-- Start Document segment --

# Properly Shipping Dart Frogs



## SmallScaleDan (Nov 16, 2008)

I recently received a shipment of hognose snakes, and I was very impressed with the careful, thoughtful packing and labeling of the box and the animals. I've shipped a lot of snakes, but it still made me stop and say,"Dang, he really packed these well." 

I've shipped and received dart frogs, and I'm pretty confident of the basics... enough to get the frogs there alive, but I'm curious what makes you guys say,"Dang, he really packed these well." 

Feel free to elaborate in all areas of shipping if you see fit. I'm also curious to hear the worst of the worst. 

For example: 
One time I received a shipment of redeyed tree frog babies that got trapped in a DHL hub for 3 days, and I lost about 50% of the shipment. 

That was a bad day. 


Thanks, 

Dan


----------



## Boondoggle (Dec 9, 2007)

The standard for shipping has been set pretty high around here thanks to a few key members posting and contributing to "how-to's", but I guess I would say I'm pretty impressed when the shipper uses more phase-change gel than I would have deemed necessary for the conditions that were expected.


----------



## fieldnstream (Sep 11, 2009)

Packing frogs in individual cups (with notes identifying sex if possible), proper use of phase 22 panels/packs, proper lacey-act compliance, thick enough insulation layer, overall "care" that went into packing (deli cups are secured and evenly-spaced, none are too close to heat/cool packs, etc...).


----------



## Pumilo (Sep 4, 2010)

Hey Dan, I packed up 4 Vanzolini to ship from CO to NY. I made the mistake of using USPS (Never again!). They lost the package for 10 days! They didn't even know what state it was in. Thanks to Phase 22 technology, all 4 frogs arrived alive and are now breeding in New York. That was a good day!
http://www.dendroboard.com/forum/general-discussion/68064-cheap-shipping-too-good-true.html

To me, taking advantage of Phase 22 panels goes a long way towards telling me this was a quality packing job. Here is a good example of what I feel is proper frog packing. http://www.dendroboard.com/forum/general-discussion/66509-shipping-phase-panels-example.html
Here is a little more info about Phase 22 panels http://www.dendroboard.com/forum/general-discussion/69949-phase-praise.html


----------



## Boondoggle (Dec 9, 2007)

fieldnstream said:


> ...proper lacey-act compliance...


I forgot about that...that's another one.


----------



## mordoria (Jan 28, 2011)

Pumilo said:


> Hey Dan, I packed up 4 Vanzolini to ship from CO to NY. I made the mistake of using USPS (Never again!).
> http://www.dendroboard.com/forum/general-discussion/68064-cheap-shipping-too-good-true.html
> 
> I have not had a problem with USPS, and shipping frogs. Ive had issues with UPS though


----------



## Pumilo (Sep 4, 2010)

mordoria said:


> Pumilo said:
> 
> 
> > Hey Dan, I packed up 4 Vanzolini to ship from CO to NY. I made the mistake of using USPS (Never again!).
> ...


----------



## [email protected] (Mar 19, 2009)

-- End Document segment --

Set of tasks:
**1.** Return the passage of the dart frog shipping thread from "I recently received" up to and including "of the shipment.", copied word for word.
**2.** Resume the thread on shipping dart frogs, picking up right after its final line.

-- Start Data shown --

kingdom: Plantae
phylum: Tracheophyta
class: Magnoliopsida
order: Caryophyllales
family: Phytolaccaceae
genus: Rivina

-- End Data shown --

Answers provided:
**1.**
I recently received a shipment of hognose snakes, and I was very impressed with the careful, thoughtful packing and labeling of the box and the animals. I've shipped a lot of snakes, but it still made me stop and say,"Dang, he really packed these well." 

I've shipped and received dart frogs, and I'm pretty confident of the basics... enough to get the frogs there alive, but I'm curious what makes you guys say,"Dang, he really packed these well." 

Feel free to elaborate in all areas of shipping if you see fit. I'm also curious to hear the worst of the worst. 

For example: 
One time I received a shipment of redeyed tree frog babies that got trapped in a DHL hub for 3 days, and I lost about 50% of the shipment.

**2.**
fieldnstream said:


> ...proper lacey-act compliance...


There is a lot of confusion over what proper compliance would be, but to meet the specific Federal Lacey Act requirement, you must at least label the package "Wildlife" and include an itemized invoice/packing slip within easy access (outer pouch, or under the top flap).

Some states also have additional label requirements. California is a stickler on labeling, and they audit a high percentage of packages. 

After discussion with California F&W inspection/enforcement, we suggest labeling shipments-

"Wildlife- Live Harmless Reptiles"

This meets both Federal and State labeling requirements.

There is no color or size specification or requirement for the verbiage. I add it to the top right corner of the box, with a ballpoint pen. 

You DON'T want to draw additional attention to your box with giant red letters saying "REPTILES" or even "FROGS". No amount of labeling or decals is going to get you special or gentle handling. Highly visual labeling only attracts negative attention, often phobia attention, and may produce negative handling and results. 

You can add scientific names and counts to the outside of the box next to your Wildlife- Live Harmless Reptiles text, but again, that is not a requirement. 

I absolutely agree that a well packed shipment, in a new box, communicates a professionalism to your customer/recipient that really helps to polish the positive feel of the entire transaction.


----------



## wesly2007 (Jul 6, 2007)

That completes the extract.